_Exercise_:
Leave out the pictures. Return every record otherwise untouched.

Items from a data source:
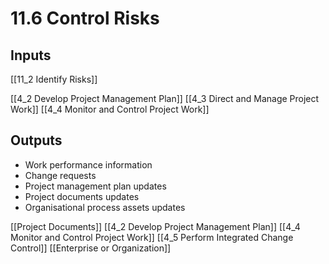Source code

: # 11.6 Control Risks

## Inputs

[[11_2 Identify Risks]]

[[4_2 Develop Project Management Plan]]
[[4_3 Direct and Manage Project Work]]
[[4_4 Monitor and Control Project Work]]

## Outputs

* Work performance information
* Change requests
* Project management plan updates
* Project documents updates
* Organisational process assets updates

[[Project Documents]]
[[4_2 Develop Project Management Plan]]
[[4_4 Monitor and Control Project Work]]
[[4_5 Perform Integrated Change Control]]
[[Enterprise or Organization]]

_Answer below_:
Source code

: # 11.6 Control Risks

## Inputs

[[11_2 Identify Risks]]

[[4_2 Develop Project Management Plan]]
[[4_3 Direct and Manage Project Work]]
[[4_4 Monitor and Control Project Work]]

## Outputs

* Work performance information
* Change requests
* Project management plan updates
* Project documents updates
* Organisational process assets updates

[[Project Documents]]
[[4_2 Develop Project Management Plan]]
[[4_4 Monitor and Control Project Work]]
[[4_5 Perform Integrated Change Control]]
[[Enterprise or Organization]]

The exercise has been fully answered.